- [Problem to work on]: In the records that follow, find the line with "index mcp: (96, 116)"; from there, retype every line exactly through the line with "thumb mcp: (86, 133)", which also belongs to the answer.

==== Dataset

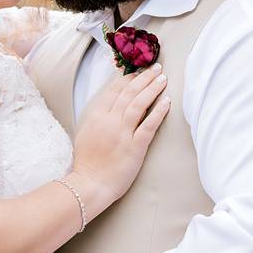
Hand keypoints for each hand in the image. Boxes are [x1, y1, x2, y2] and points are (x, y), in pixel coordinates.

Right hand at [72, 64, 169, 201]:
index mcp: (96, 116)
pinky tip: (167, 101)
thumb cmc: (87, 162)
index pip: (114, 91)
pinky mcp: (135, 147)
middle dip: (144, 78)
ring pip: (139, 104)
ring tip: (163, 79)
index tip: (138, 72)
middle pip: (129, 93)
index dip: (128, 79)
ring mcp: (122, 133)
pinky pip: (149, 125)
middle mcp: (109, 121)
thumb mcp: (86, 133)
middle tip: (156, 68)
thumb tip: (110, 106)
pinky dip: (159, 111)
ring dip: (152, 89)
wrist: (89, 184)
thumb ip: (97, 118)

========

- [Expected output]:
index mcp: (96, 116)
pinky tip: (167, 101)
thumb cmc: (87, 162)
index pip: (114, 91)
pinky mcp: (135, 147)
middle dip: (144, 78)
ring pip: (139, 104)
ring tip: (163, 79)
index tip: (138, 72)
middle pip: (129, 93)
index dip: (128, 79)
ring mcp: (122, 133)
pinky pip: (149, 125)
middle mcp: (109, 121)
thumb mcp: (86, 133)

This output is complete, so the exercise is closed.